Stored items
::::

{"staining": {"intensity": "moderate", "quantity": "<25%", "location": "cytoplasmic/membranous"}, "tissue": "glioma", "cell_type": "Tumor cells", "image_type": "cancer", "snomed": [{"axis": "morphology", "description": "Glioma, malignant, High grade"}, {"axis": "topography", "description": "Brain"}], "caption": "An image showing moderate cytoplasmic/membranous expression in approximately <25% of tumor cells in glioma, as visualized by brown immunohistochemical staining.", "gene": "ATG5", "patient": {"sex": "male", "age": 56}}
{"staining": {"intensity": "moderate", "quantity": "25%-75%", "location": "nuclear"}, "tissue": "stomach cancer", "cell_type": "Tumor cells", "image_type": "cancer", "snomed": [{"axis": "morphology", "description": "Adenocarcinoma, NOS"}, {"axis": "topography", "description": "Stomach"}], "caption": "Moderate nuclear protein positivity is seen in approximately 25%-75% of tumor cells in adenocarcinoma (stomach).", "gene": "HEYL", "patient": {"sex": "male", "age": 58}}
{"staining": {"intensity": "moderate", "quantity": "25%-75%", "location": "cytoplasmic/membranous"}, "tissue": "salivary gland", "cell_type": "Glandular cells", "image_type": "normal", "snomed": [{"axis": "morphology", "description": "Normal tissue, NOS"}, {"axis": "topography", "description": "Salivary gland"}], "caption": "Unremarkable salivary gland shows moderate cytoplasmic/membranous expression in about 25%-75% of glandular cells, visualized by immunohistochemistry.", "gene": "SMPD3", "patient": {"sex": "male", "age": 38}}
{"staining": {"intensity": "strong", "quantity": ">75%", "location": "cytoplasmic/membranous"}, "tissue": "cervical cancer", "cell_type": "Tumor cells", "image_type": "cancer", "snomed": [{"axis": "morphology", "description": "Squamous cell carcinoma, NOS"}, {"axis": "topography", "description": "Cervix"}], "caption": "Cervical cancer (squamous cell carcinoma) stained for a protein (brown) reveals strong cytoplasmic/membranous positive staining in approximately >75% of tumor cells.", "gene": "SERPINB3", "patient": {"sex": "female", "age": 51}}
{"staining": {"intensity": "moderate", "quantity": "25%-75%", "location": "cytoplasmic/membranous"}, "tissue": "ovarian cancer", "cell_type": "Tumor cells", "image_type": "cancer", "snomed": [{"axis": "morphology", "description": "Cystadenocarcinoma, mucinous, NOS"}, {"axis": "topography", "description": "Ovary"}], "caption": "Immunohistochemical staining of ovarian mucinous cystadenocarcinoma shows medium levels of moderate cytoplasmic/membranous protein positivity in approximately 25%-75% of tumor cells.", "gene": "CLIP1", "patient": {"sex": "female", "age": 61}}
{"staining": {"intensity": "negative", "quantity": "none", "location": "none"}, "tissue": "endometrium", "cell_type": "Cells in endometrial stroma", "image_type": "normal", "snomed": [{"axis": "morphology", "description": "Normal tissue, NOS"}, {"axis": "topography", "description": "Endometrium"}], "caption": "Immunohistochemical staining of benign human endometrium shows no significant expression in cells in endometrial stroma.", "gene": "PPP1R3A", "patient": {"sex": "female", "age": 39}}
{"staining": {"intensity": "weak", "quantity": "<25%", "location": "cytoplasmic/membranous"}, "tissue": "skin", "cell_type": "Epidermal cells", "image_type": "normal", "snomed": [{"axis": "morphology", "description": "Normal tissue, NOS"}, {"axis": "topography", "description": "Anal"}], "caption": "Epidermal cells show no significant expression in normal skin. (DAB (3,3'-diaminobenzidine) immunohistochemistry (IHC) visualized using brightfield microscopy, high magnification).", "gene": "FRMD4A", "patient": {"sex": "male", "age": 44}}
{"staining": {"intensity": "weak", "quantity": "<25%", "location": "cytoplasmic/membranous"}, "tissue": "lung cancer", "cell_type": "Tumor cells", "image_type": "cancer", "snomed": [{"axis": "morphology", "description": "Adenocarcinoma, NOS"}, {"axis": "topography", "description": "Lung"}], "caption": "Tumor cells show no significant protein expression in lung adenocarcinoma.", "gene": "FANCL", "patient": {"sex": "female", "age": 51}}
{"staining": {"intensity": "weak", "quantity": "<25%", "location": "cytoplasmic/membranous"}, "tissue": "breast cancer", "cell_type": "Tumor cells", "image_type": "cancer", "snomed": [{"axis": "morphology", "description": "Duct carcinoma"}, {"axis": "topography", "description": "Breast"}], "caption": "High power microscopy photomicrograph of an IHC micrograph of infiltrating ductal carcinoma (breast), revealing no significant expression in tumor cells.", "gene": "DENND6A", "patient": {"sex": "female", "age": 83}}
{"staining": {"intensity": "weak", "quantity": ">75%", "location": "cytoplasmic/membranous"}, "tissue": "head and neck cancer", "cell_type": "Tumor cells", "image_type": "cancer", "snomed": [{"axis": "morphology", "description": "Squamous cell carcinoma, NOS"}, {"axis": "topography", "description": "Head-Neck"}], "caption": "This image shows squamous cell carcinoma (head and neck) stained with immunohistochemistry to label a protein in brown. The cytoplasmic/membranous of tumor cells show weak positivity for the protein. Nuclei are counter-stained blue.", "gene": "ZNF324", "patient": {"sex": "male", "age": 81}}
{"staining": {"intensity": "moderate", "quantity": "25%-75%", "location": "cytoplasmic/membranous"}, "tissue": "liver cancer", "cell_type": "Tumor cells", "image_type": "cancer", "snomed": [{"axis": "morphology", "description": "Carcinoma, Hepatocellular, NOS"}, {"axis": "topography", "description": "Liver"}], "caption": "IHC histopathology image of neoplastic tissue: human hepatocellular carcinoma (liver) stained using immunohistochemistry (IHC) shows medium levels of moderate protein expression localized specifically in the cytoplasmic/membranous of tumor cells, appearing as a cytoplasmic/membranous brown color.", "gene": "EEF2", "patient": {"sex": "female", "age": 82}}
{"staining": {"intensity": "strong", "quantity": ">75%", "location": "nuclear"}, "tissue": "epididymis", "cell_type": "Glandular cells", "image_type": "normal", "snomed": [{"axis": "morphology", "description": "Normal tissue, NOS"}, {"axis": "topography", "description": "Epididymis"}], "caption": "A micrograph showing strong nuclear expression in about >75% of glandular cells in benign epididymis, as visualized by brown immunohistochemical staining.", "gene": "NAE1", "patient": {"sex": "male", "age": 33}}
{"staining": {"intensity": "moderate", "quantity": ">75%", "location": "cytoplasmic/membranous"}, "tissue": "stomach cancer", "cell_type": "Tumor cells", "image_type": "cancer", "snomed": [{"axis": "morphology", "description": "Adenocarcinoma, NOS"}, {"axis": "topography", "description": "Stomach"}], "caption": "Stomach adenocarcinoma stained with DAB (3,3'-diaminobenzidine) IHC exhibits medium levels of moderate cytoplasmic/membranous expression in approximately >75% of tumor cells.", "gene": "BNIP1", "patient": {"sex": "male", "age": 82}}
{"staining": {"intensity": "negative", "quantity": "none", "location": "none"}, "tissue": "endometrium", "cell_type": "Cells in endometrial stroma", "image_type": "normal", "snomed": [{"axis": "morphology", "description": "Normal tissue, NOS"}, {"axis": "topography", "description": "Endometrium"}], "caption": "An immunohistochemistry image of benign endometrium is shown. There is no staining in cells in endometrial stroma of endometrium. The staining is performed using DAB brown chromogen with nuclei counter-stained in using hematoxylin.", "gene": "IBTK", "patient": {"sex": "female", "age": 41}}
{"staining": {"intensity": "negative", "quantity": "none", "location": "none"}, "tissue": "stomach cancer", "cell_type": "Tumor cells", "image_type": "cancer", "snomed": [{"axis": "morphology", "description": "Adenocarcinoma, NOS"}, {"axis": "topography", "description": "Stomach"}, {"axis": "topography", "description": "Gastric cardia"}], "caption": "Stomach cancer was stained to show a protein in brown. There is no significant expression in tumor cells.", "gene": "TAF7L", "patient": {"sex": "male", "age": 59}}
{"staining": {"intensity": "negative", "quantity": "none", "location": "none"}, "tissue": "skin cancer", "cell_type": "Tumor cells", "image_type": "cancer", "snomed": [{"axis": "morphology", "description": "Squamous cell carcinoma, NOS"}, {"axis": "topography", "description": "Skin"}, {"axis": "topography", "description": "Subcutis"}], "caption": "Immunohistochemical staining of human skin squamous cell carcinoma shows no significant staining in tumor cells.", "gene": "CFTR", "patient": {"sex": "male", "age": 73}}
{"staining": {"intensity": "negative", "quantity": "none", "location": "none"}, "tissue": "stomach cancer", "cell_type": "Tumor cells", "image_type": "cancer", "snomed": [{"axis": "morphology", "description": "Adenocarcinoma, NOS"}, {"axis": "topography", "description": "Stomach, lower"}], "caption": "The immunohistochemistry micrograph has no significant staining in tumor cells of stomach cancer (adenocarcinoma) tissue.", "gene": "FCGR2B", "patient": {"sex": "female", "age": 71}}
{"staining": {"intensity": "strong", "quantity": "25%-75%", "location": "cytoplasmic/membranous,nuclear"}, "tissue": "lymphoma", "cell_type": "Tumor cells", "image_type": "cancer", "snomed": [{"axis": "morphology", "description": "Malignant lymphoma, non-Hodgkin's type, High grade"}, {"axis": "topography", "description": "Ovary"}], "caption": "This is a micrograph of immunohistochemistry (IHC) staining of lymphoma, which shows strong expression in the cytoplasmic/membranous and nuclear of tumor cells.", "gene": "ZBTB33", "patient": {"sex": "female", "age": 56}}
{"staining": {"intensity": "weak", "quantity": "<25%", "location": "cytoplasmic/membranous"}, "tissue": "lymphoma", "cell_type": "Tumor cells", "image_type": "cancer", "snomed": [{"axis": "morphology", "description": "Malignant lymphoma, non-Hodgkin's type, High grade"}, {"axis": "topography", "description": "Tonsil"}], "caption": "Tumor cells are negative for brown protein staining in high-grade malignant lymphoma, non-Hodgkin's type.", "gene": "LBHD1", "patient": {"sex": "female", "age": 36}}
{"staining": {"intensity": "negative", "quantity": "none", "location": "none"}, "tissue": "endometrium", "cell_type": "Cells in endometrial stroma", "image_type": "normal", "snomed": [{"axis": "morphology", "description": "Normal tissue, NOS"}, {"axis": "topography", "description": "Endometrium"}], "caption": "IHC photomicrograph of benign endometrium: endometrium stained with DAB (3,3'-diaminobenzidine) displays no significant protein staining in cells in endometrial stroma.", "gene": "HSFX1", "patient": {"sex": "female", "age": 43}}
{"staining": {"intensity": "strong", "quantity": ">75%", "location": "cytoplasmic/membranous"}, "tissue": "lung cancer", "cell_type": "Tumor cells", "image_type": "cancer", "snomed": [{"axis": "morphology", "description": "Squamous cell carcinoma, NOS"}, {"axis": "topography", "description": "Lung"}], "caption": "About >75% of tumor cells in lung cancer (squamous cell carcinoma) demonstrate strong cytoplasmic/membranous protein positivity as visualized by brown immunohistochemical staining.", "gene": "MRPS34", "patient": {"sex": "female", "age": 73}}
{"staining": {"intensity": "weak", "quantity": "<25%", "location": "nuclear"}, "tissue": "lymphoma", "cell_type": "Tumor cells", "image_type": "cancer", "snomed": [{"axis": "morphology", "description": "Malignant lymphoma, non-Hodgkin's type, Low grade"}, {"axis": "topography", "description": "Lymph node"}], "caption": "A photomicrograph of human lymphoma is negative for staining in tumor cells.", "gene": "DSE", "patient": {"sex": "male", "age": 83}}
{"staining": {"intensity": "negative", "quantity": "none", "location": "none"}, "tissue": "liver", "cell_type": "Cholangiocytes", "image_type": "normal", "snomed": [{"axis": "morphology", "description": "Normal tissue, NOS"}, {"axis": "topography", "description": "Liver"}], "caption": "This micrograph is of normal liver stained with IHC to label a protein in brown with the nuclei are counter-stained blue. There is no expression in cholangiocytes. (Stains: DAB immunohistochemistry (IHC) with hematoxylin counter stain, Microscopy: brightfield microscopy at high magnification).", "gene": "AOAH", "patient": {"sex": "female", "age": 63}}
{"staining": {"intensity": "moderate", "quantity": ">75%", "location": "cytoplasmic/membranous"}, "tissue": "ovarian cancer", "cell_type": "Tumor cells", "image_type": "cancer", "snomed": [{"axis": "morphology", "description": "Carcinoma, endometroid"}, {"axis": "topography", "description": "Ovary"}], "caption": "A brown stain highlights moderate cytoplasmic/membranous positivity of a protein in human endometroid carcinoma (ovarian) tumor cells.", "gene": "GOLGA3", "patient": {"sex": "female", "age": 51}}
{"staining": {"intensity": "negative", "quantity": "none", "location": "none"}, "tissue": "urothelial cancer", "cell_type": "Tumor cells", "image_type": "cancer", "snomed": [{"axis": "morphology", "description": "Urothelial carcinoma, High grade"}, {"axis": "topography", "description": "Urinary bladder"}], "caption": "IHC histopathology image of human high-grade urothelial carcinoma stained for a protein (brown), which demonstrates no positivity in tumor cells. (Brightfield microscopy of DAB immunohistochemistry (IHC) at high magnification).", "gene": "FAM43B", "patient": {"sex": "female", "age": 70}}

::::

→ **About this task**: Please restate the records word for word. Go from the first line to the line with "nuclear protein positivity" and include both.

→ **Exercise solution**:
{"staining": {"intensity": "moderate", "quantity": "<25%", "location": "cytoplasmic/membranous"}, "tissue": "glioma", "cell_type": "Tumor cells", "image_type": "cancer", "snomed": [{"axis": "morphology", "description": "Glioma, malignant, High grade"}, {"axis": "topography", "description": "Brain"}], "caption": "An image showing moderate cytoplasmic/membranous expression in approximately <25% of tumor cells in glioma, as visualized by brown immunohistochemical staining.", "gene": "ATG5", "patient": {"sex": "male", "age": 56}}
{"staining": {"intensity": "moderate", "quantity": "25%-75%", "location": "nuclear"}, "tissue": "stomach cancer", "cell_type": "Tumor cells", "image_type": "cancer", "snomed": [{"axis": "morphology", "description": "Adenocarcinoma, NOS"}, {"axis": "topography", "description": "Stomach"}], "caption": "Moderate nuclear protein positivity is seen in approximately 25%-75% of tumor cells in adenocarcinoma (stomach).", "gene": "HEYL", "patient": {"sex": "male", "age": 58}}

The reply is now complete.